Estimation of Cell-to-Cell Variation and State of Health for Battery Modules with Parallel-Connected Cells
This work addresses a critical problem in battery management systems for electric vehicles or energy storage, enabling better monitoring and safety, though it is incremental as it builds on existing SoH estimation methods.
The paper tackled the challenge of estimating cell-to-cell variation and state of health for battery modules with parallel-connected cells using only module-level signals, achieving accurate estimates with high confidence and low computational complexity in experimental validation.

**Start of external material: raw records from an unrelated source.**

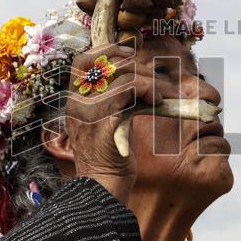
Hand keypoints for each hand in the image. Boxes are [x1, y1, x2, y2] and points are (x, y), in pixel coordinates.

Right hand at [64, 43, 161, 199]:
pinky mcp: (103, 119)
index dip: (107, 49)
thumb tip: (141, 80)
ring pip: (123, 73)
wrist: (102, 191)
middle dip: (137, 64)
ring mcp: (88, 110)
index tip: (131, 53)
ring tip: (165, 95)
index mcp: (75, 101)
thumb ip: (117, 101)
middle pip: (105, 61)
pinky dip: (149, 89)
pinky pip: (130, 88)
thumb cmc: (110, 160)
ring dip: (151, 80)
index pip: (83, 60)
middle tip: (157, 81)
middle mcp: (77, 102)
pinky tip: (158, 102)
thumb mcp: (110, 123)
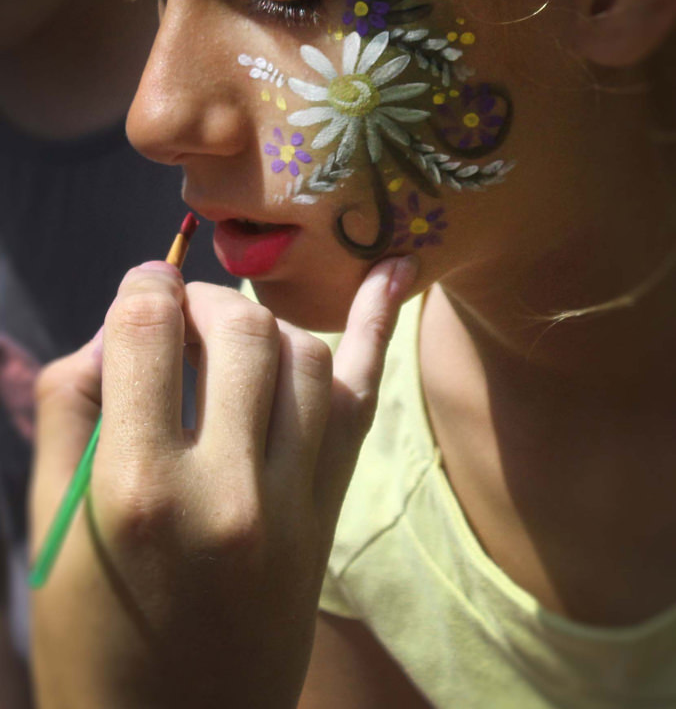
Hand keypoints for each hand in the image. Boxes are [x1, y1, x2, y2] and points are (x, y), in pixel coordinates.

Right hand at [30, 256, 415, 708]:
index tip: (141, 289)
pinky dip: (380, 327)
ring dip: (265, 324)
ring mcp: (291, 505)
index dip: (141, 289)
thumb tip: (120, 324)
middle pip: (240, 331)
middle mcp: (226, 490)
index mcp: (136, 490)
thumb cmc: (90, 634)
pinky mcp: (328, 516)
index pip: (149, 330)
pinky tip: (398, 268)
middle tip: (180, 311)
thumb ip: (74, 409)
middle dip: (204, 299)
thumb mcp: (51, 525)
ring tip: (230, 335)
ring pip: (305, 354)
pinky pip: (362, 400)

Estimating cell-to-cell variation (CtCV) and state of health (SoH) for battery modules with parallel-connected cells is challenging when only module-level signals are measurable and individual cell behaviors remain unobserved. Although progress has been made in SoH estimation, CtCV estimation remains unresolved in the literature. This paper proposes a unified framework that accurately estimates both CtCV and SoH for modules using only module-level information extracted from incremental capacity analysis (ICA) and differential voltage analysis (DVA). With the proposed framework, CtCV and SoH estimations can be decoupled into two separate tasks, allowing each to be solved with dedicated algorithms without mutual interference and providing greater design flexibility. The framework also exhibits strong versatility in accommodating different CtCV metrics, highlighting its general-purpose nature. Experimental validation on modules with three parallel-connected cells demonstrates that the proposed framework can systematically select optimal module-level features for CtCV and SoH estimations, deliver accurate CtCV and SoH estimates with high confidence and low computational complexity, remain effective across different C-rates, and be suitable for onboard implementation.